EXTRACT PROVIDED:
▼
I understand your point of view. I think that all of us having more information is a useful thing.

I was the victim of a similar event by a broker, funnily enough, from the same part of the world where Fort FS is registered. I have actually traded with FortFS in the past and had no issue. I am trying to build up my own understanding of how these events can happen.

As you have highlighted, one possible way is for the access details to be compromised, or the trader is engaged in some type of arbitrage attempt. There is of course another possible narrative and this is an opportunity for you to explain how(technically) FortFS did not benefit financially from the sequence of trades under discussion here.

Please let me know if my understanding is correct......your system needs to balance trade execution with trade routing. I imagine that, ideally, every single trade would be routed to your LP's and you would wait for a confirmation before executing the trade. Presumably this takes too long and can compromise trade execution for the client with consequent unhappiness. That would imply that in order to enhance the trade execution, the broker will temporarily become the counterparty to trades. I understand this is why brokers do not like certain types of high speed trading strategies as it leaves them exposed to the trade outcome without being able to route the trades to your LP in time.
▲
INSTRUCTIONS TO FOLLOW:
Reproduce the passage about FortFS from "I was the victim" to "events can happen.". The records have no connection to the passage about FortFS.

(Stored items)
▼
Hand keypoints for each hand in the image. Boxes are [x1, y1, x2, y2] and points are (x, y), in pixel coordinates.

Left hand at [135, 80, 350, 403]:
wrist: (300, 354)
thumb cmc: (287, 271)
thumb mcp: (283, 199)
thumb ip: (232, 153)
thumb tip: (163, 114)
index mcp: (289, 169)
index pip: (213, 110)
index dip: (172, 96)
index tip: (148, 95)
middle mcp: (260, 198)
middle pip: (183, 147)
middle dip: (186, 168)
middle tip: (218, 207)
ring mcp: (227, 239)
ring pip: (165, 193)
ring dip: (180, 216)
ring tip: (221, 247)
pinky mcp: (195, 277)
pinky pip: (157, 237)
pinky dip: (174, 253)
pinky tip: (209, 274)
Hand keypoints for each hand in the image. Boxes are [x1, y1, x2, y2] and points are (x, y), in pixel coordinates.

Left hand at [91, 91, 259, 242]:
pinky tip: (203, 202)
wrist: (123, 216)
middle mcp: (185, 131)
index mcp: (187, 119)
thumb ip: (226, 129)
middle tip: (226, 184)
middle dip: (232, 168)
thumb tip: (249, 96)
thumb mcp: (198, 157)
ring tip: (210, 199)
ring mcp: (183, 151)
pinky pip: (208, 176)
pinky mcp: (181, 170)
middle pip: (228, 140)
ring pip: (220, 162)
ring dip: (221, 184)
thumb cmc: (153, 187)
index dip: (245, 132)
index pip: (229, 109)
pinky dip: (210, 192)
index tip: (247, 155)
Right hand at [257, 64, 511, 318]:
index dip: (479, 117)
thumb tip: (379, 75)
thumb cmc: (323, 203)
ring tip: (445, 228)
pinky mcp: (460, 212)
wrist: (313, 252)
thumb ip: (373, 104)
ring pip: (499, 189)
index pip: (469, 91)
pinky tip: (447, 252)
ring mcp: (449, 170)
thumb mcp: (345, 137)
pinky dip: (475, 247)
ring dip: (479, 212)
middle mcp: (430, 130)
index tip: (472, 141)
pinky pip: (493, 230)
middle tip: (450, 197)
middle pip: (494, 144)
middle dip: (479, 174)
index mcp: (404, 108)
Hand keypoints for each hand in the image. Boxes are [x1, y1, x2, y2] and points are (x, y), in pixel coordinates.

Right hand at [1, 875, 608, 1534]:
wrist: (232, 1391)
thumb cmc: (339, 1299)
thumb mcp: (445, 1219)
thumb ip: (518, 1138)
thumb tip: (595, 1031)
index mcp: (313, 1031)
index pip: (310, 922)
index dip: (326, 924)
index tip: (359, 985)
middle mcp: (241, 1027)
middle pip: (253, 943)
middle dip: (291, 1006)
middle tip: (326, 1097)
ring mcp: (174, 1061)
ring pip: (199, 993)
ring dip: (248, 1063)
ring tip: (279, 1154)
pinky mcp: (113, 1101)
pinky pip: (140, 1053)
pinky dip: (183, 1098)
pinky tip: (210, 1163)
▲
▼
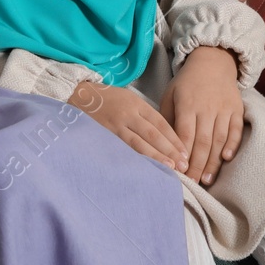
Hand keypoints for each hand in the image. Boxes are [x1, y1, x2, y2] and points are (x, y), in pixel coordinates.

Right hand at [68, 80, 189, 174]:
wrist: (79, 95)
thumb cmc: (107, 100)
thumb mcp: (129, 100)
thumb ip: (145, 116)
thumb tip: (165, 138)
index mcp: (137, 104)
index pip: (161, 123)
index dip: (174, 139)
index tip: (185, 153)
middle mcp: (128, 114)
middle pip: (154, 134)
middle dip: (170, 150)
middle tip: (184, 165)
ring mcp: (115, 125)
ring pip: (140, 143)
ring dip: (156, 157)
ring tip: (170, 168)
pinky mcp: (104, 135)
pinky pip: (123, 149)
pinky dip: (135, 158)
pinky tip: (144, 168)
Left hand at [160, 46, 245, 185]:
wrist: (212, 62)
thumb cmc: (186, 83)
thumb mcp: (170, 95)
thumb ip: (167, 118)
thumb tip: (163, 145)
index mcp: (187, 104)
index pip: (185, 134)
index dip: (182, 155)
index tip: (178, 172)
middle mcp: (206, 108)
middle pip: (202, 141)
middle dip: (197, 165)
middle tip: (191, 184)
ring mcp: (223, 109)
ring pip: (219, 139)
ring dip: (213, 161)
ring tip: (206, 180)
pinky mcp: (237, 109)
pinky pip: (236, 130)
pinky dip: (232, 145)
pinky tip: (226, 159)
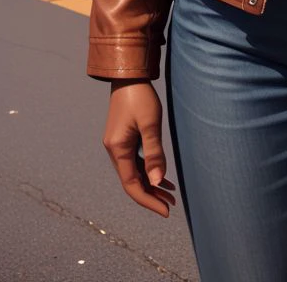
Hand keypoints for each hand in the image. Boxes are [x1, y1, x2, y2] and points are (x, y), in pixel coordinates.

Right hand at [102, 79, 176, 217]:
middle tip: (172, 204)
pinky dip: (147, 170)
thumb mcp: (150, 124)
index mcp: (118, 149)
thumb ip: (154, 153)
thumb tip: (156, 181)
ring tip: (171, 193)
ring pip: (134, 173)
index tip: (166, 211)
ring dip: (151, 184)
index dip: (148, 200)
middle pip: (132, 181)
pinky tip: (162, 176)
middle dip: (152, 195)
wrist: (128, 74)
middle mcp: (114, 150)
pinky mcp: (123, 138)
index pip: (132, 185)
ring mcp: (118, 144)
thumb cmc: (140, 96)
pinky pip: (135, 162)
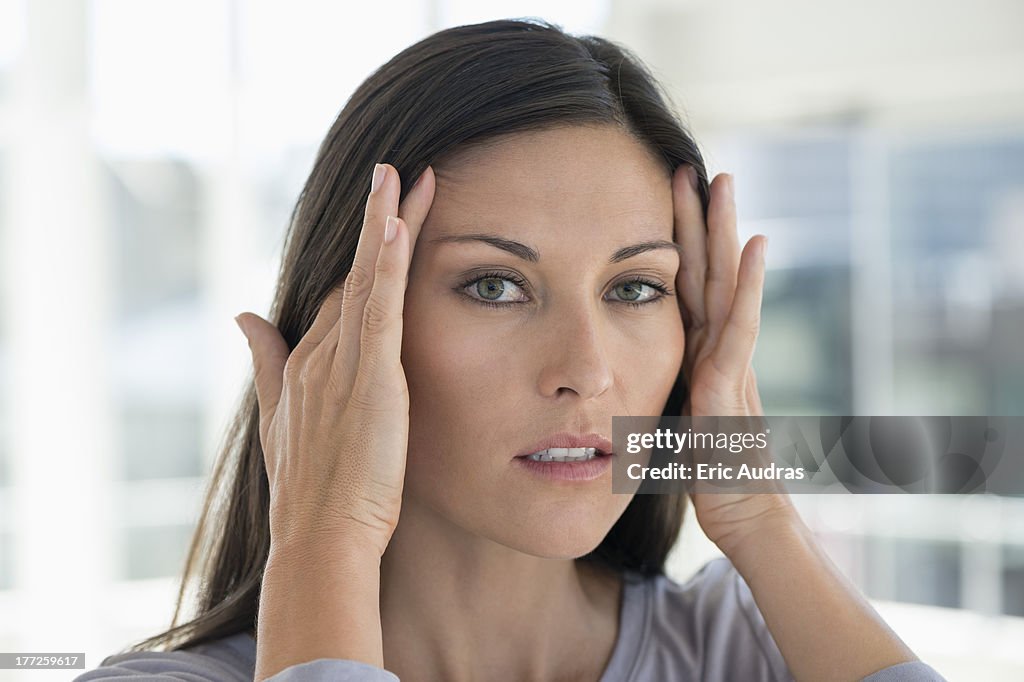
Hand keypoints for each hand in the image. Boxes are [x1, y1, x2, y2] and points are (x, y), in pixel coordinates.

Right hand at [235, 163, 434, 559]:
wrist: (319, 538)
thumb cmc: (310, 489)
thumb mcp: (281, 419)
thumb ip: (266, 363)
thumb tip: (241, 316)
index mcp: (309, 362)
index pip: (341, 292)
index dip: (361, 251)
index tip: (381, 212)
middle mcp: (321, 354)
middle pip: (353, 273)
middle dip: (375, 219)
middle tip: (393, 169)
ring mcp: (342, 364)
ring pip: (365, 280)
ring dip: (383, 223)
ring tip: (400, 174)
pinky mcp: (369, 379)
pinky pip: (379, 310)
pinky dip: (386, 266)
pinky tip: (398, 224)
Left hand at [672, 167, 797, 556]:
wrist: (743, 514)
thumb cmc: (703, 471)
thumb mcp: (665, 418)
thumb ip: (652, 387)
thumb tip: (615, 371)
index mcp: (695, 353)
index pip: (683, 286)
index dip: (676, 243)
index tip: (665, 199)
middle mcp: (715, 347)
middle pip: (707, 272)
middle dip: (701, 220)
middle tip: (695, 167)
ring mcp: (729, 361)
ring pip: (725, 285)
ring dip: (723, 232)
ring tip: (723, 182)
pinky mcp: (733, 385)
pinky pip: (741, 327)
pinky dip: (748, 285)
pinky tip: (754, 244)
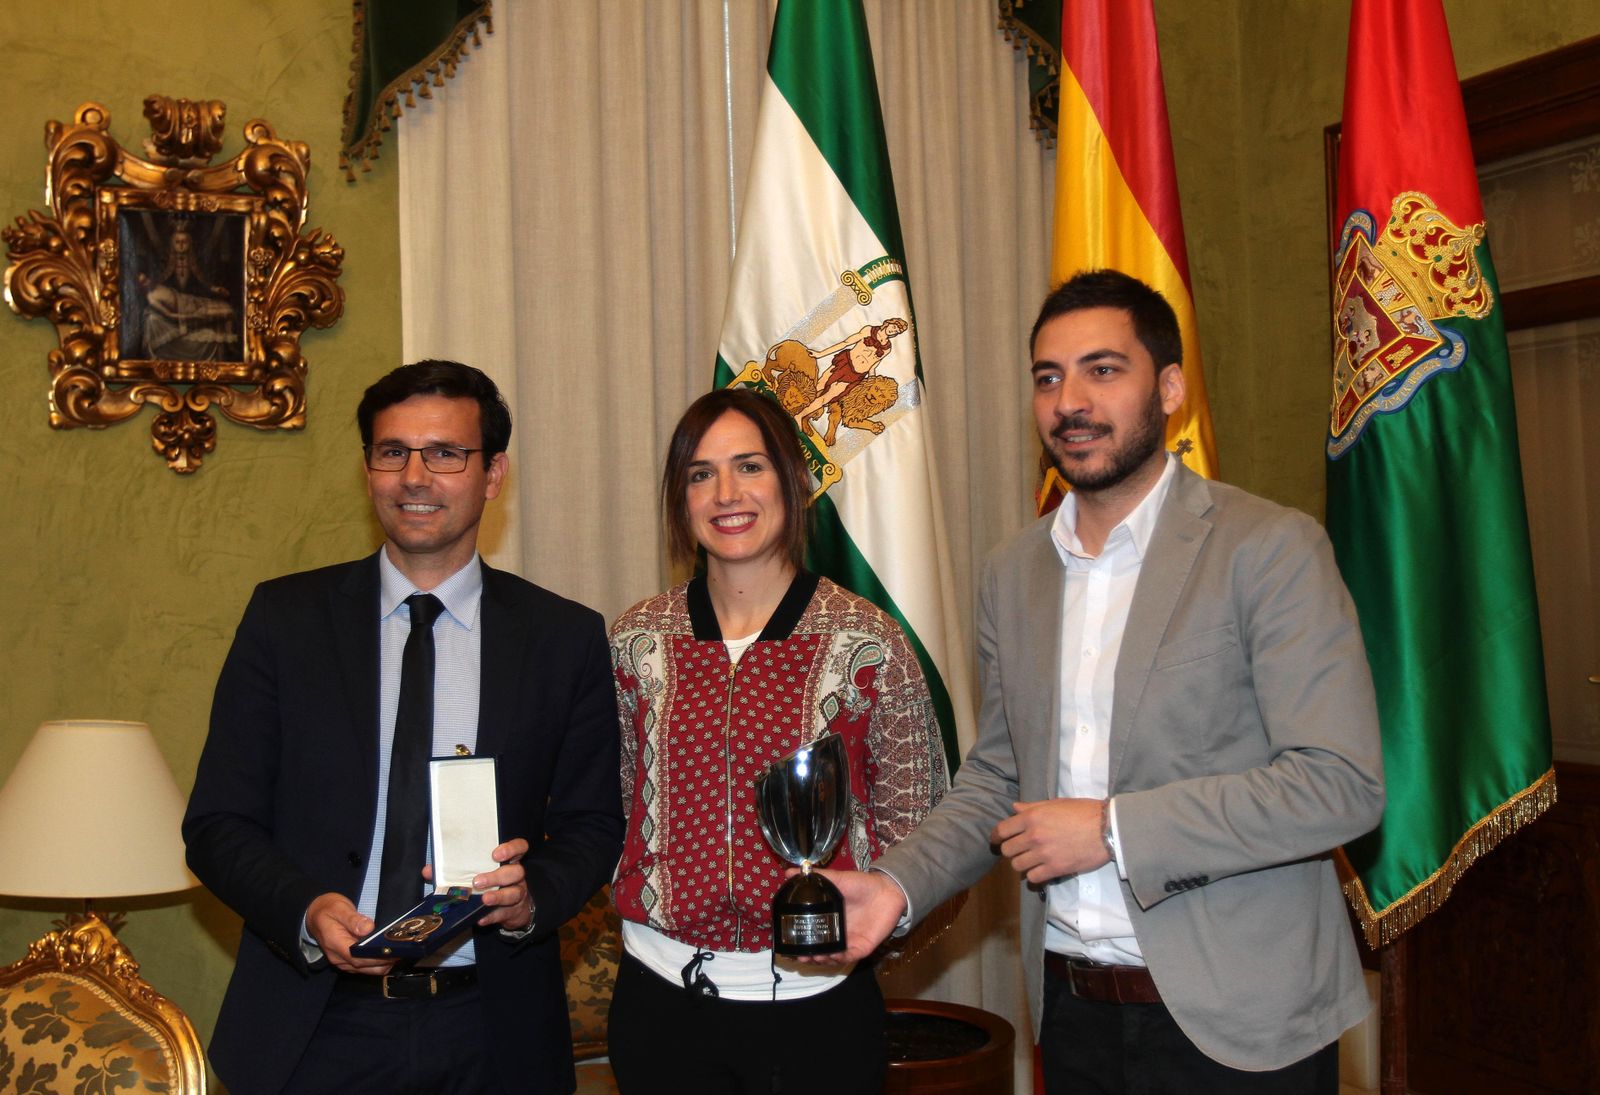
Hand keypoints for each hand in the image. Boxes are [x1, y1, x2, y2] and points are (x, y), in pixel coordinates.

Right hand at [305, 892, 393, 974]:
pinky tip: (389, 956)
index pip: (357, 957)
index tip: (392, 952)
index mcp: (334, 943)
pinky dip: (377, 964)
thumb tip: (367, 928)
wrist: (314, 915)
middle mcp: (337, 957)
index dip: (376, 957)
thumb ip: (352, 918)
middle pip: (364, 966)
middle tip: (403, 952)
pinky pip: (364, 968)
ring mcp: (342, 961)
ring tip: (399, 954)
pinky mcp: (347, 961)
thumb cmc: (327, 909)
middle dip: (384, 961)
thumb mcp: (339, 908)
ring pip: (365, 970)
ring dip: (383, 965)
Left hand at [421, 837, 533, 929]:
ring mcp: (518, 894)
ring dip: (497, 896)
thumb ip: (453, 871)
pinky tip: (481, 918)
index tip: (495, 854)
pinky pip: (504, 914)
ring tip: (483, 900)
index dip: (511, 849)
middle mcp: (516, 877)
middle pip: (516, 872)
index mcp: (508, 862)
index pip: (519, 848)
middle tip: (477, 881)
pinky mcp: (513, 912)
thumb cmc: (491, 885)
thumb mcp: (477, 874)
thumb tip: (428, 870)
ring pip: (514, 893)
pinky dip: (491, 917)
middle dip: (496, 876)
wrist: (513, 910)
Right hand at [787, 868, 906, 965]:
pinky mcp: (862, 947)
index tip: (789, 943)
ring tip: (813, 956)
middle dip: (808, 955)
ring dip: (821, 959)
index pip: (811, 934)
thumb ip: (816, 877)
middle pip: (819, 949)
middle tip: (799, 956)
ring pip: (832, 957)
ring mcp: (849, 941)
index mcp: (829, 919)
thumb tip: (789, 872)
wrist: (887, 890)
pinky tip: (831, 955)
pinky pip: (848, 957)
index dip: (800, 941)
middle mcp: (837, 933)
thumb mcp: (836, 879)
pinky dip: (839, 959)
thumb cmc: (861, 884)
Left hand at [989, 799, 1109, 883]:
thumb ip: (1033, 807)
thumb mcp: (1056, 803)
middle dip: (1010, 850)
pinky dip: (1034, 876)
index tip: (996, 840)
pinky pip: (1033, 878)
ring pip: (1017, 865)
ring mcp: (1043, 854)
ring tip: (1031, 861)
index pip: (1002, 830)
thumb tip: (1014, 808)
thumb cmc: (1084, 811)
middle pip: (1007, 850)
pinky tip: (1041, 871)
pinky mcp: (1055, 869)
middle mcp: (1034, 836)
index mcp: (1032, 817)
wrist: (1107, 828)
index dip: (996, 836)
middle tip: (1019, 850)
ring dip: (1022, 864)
▲
RESPONSE TO THE EXERCISE:
I was the victim of a similar event by a broker, funnily enough, from the same part of the world where Fort FS is registered. I have actually traded with FortFS in the past and had no issue. I am trying to build up my own understanding of how these events can happen.